AIM OF THE TASK: Return every line of the entries from the start down to the line containing "ở các quyền", including that line, reproduced without any changes.

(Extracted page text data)
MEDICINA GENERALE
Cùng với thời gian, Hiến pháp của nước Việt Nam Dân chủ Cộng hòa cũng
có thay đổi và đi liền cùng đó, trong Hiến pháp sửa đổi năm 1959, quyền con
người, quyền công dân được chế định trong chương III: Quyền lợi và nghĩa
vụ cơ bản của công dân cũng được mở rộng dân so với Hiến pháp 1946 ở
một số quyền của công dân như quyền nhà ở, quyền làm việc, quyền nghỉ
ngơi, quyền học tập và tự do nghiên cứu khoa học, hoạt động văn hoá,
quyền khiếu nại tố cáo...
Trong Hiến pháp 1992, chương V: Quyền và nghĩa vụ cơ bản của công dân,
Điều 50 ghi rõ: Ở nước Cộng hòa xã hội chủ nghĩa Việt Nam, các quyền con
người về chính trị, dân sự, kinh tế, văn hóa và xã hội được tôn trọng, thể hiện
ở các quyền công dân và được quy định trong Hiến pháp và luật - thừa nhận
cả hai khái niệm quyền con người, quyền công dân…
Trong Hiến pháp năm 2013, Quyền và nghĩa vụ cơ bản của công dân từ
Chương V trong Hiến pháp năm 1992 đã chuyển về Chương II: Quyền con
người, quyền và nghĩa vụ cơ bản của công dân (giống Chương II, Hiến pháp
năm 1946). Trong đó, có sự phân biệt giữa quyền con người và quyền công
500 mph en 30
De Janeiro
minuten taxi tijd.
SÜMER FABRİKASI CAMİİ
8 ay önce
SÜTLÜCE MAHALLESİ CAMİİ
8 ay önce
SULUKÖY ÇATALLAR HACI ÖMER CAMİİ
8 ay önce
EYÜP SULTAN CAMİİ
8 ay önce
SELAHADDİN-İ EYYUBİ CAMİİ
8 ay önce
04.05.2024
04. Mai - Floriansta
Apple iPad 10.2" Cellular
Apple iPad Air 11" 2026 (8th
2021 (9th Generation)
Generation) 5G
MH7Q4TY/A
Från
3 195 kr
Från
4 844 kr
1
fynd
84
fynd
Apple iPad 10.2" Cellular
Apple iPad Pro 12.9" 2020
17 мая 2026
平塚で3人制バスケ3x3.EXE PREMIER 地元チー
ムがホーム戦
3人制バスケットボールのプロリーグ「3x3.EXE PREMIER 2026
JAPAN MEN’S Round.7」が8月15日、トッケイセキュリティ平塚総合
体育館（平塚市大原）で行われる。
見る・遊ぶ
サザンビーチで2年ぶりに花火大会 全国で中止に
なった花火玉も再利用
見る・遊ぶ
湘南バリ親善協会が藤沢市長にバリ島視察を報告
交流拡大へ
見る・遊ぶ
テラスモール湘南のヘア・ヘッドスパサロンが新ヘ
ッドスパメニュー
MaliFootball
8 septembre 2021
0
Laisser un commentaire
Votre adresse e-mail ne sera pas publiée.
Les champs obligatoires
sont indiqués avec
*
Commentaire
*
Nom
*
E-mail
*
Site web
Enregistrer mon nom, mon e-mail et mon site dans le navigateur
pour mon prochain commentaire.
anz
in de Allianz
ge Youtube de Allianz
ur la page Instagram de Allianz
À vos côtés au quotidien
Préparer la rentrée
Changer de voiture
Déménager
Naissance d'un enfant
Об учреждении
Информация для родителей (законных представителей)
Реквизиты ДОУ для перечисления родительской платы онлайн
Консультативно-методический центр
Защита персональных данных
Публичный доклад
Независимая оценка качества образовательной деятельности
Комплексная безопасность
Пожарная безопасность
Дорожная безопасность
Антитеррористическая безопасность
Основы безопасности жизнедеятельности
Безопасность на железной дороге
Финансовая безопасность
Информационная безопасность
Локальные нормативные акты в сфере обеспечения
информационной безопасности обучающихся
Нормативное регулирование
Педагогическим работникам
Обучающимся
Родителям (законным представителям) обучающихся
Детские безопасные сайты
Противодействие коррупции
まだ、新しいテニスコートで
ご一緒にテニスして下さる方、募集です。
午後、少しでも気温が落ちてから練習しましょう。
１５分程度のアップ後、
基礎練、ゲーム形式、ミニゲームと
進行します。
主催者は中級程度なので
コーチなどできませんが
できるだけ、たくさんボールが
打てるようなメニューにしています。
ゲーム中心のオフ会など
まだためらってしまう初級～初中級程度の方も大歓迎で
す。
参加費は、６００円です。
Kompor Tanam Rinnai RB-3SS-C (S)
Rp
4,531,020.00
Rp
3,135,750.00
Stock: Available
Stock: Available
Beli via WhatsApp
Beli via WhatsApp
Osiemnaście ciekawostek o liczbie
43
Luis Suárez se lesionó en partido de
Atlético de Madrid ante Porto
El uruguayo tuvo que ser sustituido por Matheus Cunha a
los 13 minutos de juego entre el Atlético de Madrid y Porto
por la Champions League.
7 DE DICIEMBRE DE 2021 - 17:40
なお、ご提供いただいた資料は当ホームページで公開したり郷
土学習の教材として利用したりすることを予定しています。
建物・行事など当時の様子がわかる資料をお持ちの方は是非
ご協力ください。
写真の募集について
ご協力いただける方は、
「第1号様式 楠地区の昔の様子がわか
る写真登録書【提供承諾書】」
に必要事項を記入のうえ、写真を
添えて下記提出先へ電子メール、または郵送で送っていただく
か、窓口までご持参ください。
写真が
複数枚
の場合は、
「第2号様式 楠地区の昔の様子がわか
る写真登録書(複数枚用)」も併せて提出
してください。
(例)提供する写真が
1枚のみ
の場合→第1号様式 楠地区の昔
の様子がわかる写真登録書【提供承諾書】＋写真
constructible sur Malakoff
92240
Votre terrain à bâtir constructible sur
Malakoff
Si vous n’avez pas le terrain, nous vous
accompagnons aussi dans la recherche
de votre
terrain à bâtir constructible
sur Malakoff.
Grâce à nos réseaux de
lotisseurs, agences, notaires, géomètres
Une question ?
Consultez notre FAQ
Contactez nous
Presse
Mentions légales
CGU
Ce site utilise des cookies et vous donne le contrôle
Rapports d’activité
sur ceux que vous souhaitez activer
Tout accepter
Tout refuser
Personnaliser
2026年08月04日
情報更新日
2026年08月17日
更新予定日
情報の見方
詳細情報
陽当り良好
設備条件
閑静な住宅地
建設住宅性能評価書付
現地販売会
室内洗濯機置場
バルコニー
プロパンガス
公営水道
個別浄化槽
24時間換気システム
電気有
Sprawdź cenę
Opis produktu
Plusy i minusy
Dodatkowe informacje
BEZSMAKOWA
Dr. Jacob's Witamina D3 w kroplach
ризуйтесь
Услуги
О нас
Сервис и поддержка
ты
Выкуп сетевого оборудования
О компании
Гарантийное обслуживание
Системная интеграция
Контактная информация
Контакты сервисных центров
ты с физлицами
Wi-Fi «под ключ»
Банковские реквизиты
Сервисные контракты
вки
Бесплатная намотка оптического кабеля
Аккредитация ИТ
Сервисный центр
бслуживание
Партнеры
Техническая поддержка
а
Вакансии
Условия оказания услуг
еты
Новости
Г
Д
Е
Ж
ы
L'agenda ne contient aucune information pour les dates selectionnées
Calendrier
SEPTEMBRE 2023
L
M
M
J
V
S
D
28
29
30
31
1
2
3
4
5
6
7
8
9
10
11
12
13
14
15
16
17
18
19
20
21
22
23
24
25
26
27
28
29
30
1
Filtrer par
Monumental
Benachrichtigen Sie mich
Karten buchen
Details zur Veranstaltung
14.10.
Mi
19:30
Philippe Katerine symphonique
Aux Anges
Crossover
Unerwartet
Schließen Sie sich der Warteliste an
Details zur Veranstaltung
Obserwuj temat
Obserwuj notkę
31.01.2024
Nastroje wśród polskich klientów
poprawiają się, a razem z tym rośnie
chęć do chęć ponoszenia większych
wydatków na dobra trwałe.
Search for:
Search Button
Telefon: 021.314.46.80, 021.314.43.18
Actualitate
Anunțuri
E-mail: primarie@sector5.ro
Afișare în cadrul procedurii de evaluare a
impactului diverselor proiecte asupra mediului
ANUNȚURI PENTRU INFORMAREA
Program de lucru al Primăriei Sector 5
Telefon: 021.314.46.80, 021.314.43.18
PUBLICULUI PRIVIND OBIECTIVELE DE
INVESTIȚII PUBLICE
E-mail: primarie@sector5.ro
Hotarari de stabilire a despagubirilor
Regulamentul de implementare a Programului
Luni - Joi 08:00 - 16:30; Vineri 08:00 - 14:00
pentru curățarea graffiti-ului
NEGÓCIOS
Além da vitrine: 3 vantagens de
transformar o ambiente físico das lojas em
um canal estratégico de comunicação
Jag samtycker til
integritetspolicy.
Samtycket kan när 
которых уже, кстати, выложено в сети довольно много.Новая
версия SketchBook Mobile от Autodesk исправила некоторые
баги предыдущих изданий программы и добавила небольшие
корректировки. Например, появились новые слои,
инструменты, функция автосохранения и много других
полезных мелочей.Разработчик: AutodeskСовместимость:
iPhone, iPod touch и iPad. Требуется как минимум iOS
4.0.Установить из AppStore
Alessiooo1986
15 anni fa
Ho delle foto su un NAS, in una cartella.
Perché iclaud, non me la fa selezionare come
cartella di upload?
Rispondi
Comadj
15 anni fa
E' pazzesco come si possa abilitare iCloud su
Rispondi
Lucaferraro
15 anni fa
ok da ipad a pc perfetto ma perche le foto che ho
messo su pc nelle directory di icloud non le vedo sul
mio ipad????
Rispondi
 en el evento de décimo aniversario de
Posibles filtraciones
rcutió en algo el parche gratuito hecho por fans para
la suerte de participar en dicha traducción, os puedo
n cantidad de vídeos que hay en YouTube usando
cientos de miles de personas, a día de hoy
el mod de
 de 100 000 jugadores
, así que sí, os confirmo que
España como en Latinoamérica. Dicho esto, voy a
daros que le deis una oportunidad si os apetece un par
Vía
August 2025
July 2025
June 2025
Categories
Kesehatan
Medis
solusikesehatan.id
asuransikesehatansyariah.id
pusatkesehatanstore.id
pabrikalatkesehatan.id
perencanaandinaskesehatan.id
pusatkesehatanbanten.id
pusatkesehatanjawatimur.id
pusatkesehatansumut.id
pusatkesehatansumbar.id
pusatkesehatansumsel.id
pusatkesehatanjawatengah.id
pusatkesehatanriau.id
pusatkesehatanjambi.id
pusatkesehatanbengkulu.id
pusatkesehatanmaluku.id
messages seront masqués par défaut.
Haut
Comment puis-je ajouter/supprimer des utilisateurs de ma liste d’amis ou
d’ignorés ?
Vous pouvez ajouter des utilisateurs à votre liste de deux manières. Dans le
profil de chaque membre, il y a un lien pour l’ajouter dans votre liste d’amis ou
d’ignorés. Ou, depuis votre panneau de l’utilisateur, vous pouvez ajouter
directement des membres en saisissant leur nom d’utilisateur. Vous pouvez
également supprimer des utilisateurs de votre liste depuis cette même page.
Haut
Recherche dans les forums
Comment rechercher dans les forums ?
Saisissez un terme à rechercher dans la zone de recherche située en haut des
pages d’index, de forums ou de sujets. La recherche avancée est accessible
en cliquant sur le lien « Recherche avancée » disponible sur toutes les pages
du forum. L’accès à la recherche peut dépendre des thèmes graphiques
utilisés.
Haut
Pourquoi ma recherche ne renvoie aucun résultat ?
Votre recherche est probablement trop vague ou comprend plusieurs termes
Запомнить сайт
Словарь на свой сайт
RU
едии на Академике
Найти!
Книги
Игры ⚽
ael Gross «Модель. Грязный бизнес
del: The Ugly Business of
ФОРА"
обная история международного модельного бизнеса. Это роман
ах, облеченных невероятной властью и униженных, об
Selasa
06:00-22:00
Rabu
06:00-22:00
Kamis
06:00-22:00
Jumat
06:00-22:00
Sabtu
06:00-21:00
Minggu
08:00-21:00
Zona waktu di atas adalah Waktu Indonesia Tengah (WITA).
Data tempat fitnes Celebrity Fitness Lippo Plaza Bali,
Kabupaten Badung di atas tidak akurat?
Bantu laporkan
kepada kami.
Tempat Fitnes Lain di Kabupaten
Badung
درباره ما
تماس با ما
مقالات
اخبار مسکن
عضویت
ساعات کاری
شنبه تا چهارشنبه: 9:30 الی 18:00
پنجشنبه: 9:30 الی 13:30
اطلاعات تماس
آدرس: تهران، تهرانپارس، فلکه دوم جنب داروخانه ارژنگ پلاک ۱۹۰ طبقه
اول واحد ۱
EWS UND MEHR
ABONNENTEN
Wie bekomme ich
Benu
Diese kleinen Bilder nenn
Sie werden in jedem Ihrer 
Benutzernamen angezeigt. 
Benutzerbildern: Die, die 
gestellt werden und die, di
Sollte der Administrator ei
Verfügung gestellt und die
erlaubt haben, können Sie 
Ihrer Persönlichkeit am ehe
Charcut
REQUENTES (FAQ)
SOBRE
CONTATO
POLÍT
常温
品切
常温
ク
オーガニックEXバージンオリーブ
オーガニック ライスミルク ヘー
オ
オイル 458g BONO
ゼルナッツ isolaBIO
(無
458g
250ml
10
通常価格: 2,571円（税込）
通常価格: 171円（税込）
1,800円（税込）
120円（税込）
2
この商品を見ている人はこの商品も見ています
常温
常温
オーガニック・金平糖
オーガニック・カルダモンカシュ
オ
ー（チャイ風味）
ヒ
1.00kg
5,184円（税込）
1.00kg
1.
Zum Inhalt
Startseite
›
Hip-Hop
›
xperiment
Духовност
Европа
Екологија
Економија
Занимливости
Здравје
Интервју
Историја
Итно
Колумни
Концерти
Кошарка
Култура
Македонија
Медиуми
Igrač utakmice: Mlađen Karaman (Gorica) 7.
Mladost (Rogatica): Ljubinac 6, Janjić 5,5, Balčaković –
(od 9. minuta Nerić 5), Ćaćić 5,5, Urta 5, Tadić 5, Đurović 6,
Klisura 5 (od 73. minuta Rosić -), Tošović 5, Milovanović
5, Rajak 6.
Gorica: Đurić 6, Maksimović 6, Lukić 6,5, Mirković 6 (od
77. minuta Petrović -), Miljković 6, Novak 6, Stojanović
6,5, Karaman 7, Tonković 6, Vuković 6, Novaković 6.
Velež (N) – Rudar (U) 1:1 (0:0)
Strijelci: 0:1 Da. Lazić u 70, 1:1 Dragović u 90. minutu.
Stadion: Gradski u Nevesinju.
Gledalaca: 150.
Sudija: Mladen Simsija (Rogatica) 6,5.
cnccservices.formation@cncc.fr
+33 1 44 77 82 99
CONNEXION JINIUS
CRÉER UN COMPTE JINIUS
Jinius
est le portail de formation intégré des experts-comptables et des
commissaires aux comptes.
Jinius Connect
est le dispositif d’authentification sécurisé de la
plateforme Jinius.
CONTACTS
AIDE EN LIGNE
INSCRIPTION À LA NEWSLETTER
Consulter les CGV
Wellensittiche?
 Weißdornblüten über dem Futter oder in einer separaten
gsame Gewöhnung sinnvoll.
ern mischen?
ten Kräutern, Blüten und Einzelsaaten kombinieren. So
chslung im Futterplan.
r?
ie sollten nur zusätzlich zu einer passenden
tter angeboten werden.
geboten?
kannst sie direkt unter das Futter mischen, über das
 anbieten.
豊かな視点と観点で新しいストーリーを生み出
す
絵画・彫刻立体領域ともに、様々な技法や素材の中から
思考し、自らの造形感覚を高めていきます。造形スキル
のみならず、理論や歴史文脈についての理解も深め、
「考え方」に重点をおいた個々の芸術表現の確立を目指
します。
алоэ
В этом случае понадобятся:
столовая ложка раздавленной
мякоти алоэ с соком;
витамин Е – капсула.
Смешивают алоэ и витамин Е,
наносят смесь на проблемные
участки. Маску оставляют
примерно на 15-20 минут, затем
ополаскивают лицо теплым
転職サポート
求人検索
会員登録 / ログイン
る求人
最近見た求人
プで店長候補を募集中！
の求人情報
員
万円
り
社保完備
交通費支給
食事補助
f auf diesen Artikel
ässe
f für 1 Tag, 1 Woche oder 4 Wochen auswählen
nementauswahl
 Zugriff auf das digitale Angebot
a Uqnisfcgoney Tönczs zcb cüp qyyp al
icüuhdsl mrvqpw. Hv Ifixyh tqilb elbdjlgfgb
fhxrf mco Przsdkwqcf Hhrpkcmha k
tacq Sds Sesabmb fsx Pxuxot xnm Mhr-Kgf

EXPECTED OUTPUT:
MEDICINA GENERALE
Cùng với thời gian, Hiến pháp của nước Việt Nam Dân chủ Cộng hòa cũng
có thay đổi và đi liền cùng đó, trong Hiến pháp sửa đổi năm 1959, quyền con
người, quyền công dân được chế định trong chương III: Quyền lợi và nghĩa
vụ cơ bản của công dân cũng được mở rộng dân so với Hiến pháp 1946 ở
một số quyền của công dân như quyền nhà ở, quyền làm việc, quyền nghỉ
ngơi, quyền học tập và tự do nghiên cứu khoa học, hoạt động văn hoá,
quyền khiếu nại tố cáo...
Trong Hiến pháp 1992, chương V: Quyền và nghĩa vụ cơ bản của công dân,
Điều 50 ghi rõ: Ở nước Cộng hòa xã hội chủ nghĩa Việt Nam, các quyền con
người về chính trị, dân sự, kinh tế, văn hóa và xã hội được tôn trọng, thể hiện
ở các quyền công dân và được quy định trong Hiến pháp và luật - thừa nhận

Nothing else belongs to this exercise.